This week, Luke takes a look at the dangers in using defaults in geological property modelling, and how the obvious answer isn't always the best one.
For reference, here's a still of this edition's whiteboard!
Hi. My name is Luke. I'm from Cognitive Geology. Today, we are here to talk about a couple of things that can be quite dangerous about using defaults when it comes to making up property models. Before we get into that, I just want to ask a little...pose a question to you here and see what you think. Often when I'm doing a peer review, I see a lot of people present me histograms and say, "Here's an example of why this is a good model." Usually, there's one of these two outcomes that they are referencing. If you have an input data set like this, that's got a negative skew, so a tail off towards the low end, and you have a model that matches that very, very accurately - or a model that doesn't, something that goes the other direction - which one of these do you think you can assess and say is likely to be a better model? I think you can actually make that call, and as we go through this video, we'll see whether we come back to doing that. Let's have an answer for that at the end and see whether we can actually, just from that piece of information, pick a better model.
When we look at doing geostatistics, there's a really important underlying assumption that almost all of the geostatistical methods have, and that is that you are distributing with a geostatistical part at the end, something that is completely stationary. There is no loaded dice. If you roll the dice on one side of the reservoir, the chances of you coming up sixes is the same as rolling it on the other. It's very important that we've taken all those trends out. The first geostsat assumption that we have to make sure we're checking off is that we have dealt with all of those non-stationary components. Of course, that means we have to account for the geological trends. We do know that geology has trends, it has a lot of trends - that's what we base our careers upon; picking those trends. Whether that be something like this ExxonMobil slug diagram here with a proximal to distal trend, or a coarsening upwards trend, or it could be any other number of possible trends; we do know that they exist inside geology.
The question becomes, do our facies models necessarily address all of the non-stationary components that we consider important? What we can probably argue is that that's very rarely the case. When we look at our non-stationary behaviours, we still observe things like porosity depth trends that over over-print any other depositional facies. In truth, when it comes down to the way that we construct a facies model, we usually are talking about a facies assemblage model, so there may still be internal characteristics of non-stationary behaviour such this as fining upwards channel trend that you can reasonably expect in any given set of facies assemblages. So, there are still a couple of significantly important trends that can exist inside your data.

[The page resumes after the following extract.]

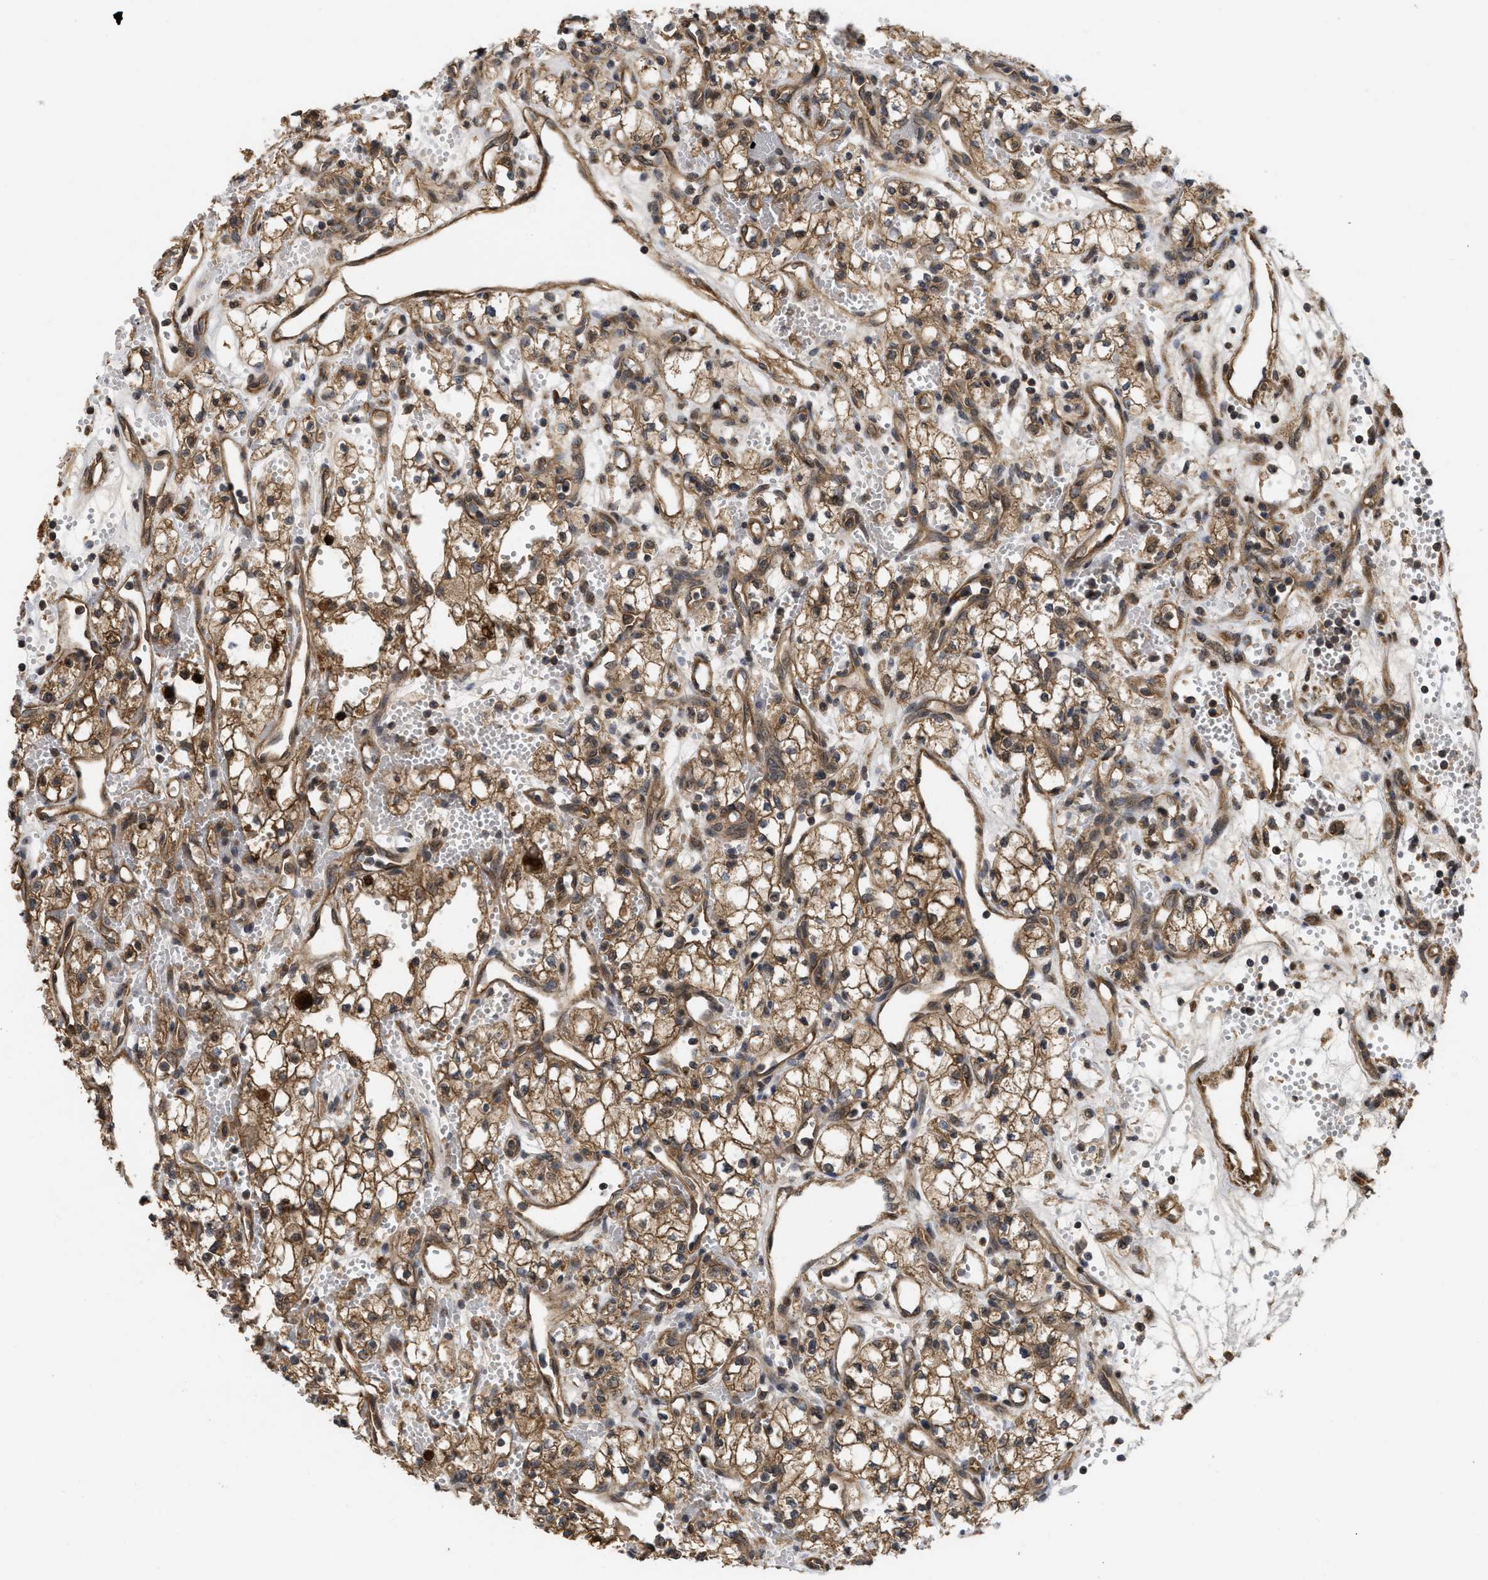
{"staining": {"intensity": "moderate", "quantity": ">75%", "location": "cytoplasmic/membranous"}, "tissue": "renal cancer", "cell_type": "Tumor cells", "image_type": "cancer", "snomed": [{"axis": "morphology", "description": "Adenocarcinoma, NOS"}, {"axis": "topography", "description": "Kidney"}], "caption": "Protein staining by immunohistochemistry demonstrates moderate cytoplasmic/membranous staining in about >75% of tumor cells in renal cancer. Using DAB (3,3'-diaminobenzidine) (brown) and hematoxylin (blue) stains, captured at high magnification using brightfield microscopy.", "gene": "FZD6", "patient": {"sex": "male", "age": 59}}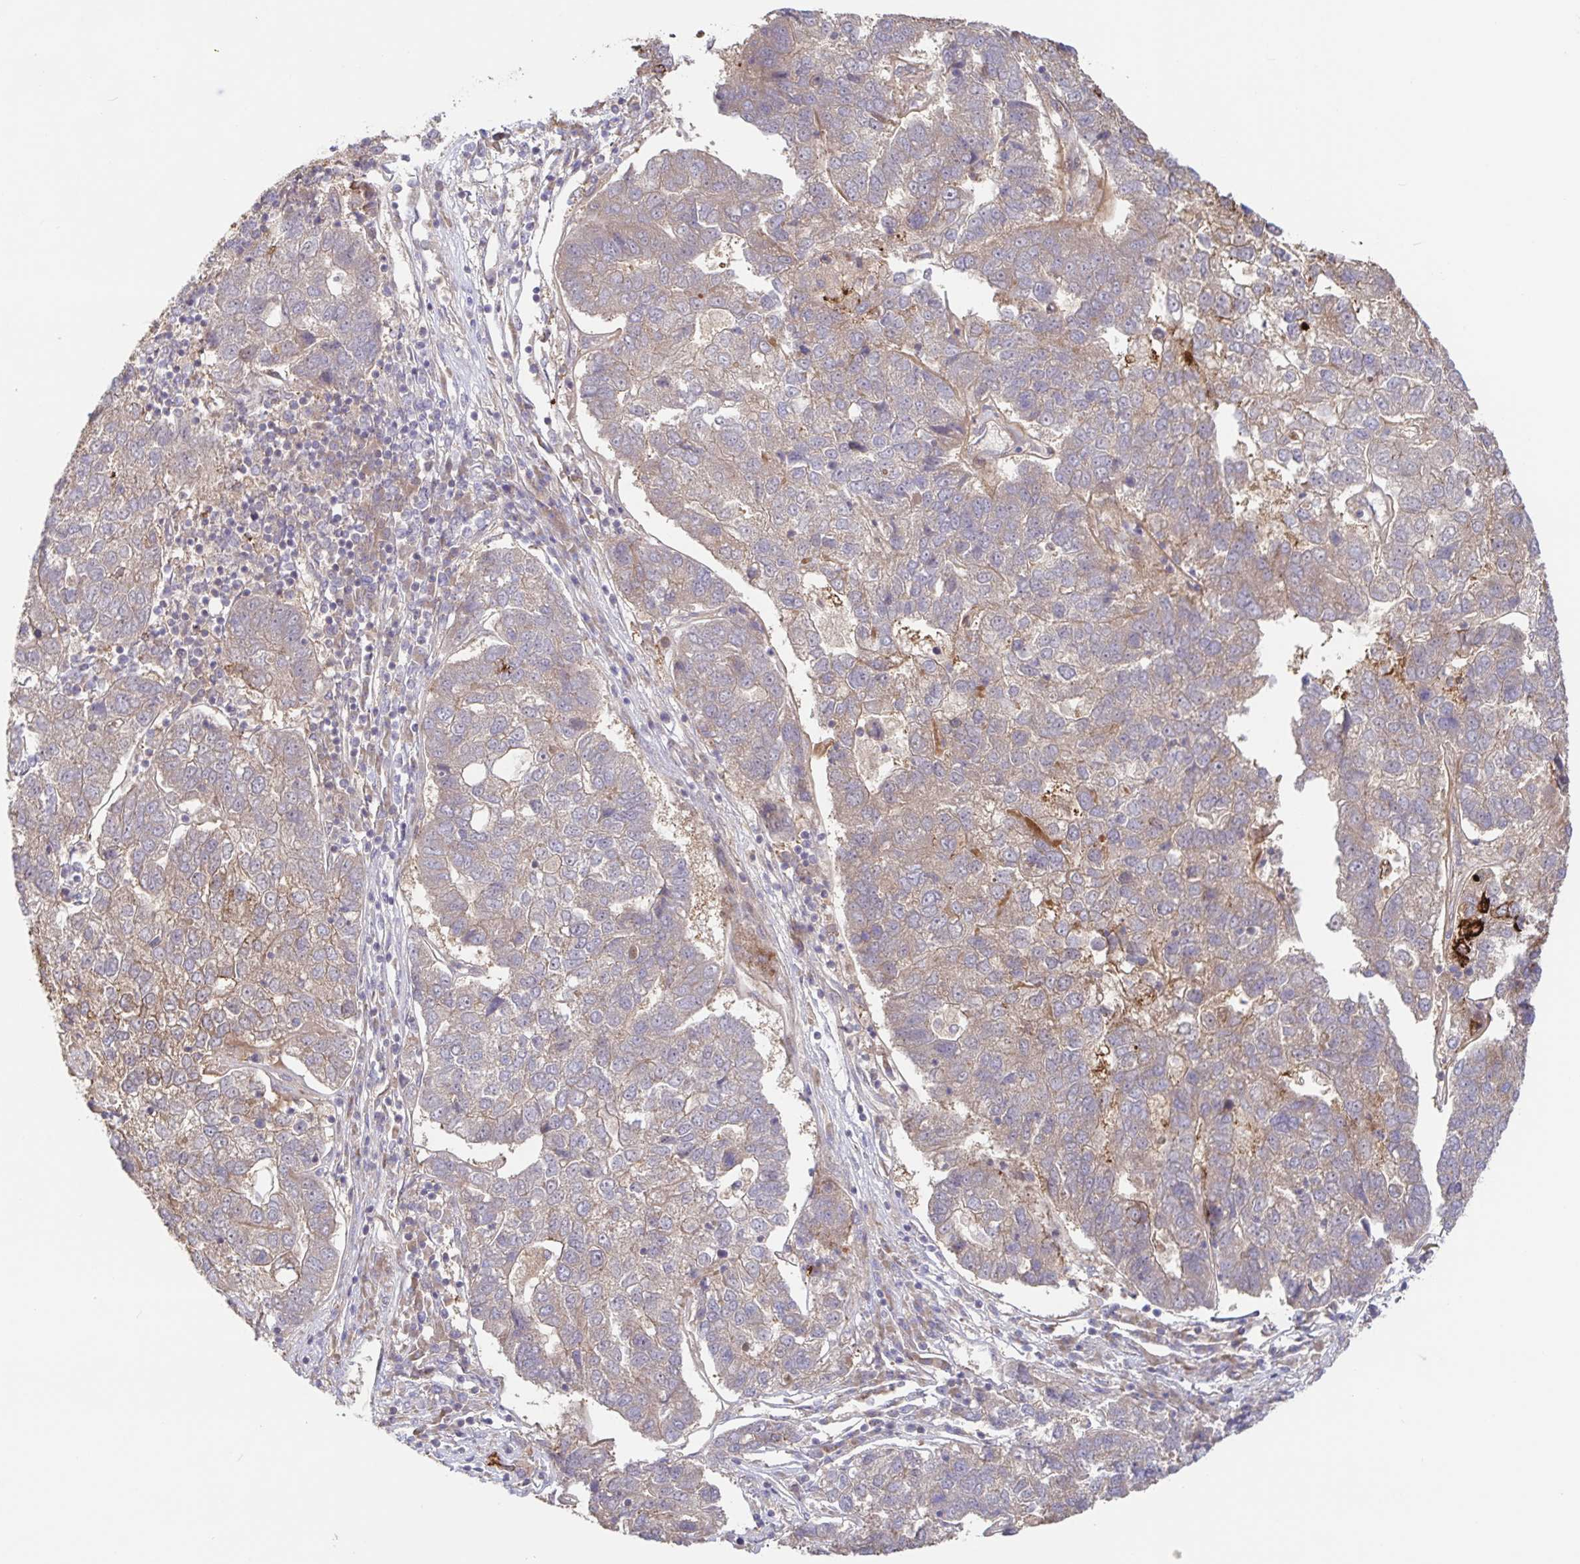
{"staining": {"intensity": "weak", "quantity": "25%-75%", "location": "cytoplasmic/membranous"}, "tissue": "pancreatic cancer", "cell_type": "Tumor cells", "image_type": "cancer", "snomed": [{"axis": "morphology", "description": "Adenocarcinoma, NOS"}, {"axis": "topography", "description": "Pancreas"}], "caption": "Immunohistochemistry (IHC) of pancreatic cancer (adenocarcinoma) demonstrates low levels of weak cytoplasmic/membranous positivity in approximately 25%-75% of tumor cells.", "gene": "AACS", "patient": {"sex": "female", "age": 61}}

Let's put back into the context of how these models are created: let's decode the defaults. If we're using a histogram that matches our well data, what we're really saying is that well data set has sampled what exists in the geology perfectly. We have got a good distribution of random samples from your reservoir, and they all line up. If then we distribute that input distribution, we distribute the observed data just using the variogram now within the facies, perhaps, we are also invoking that there are no additional geological trends. Those two statements are usually pretty challenging to support. When we decode those defaults, and we have a look at understanding what's going on with our defaults in our systems, I think we can actually answer this question, and in my opinion, we can determine which one is the better model. If you match the data perfectly, it's unlikely that you've dealt with all of these non-stationary effects. If you don't match it, you've done something to account for it. So my simple rule of thumb that I often use is selecting the sample, the model, that has got something different towards the input data set, because in order for that to be right, it's just too high a threshold that's needed. So I think you can answer which model is best, and I'm curious to hear what you think.
Thank you very much. My name is Luke from Cognitive Geology.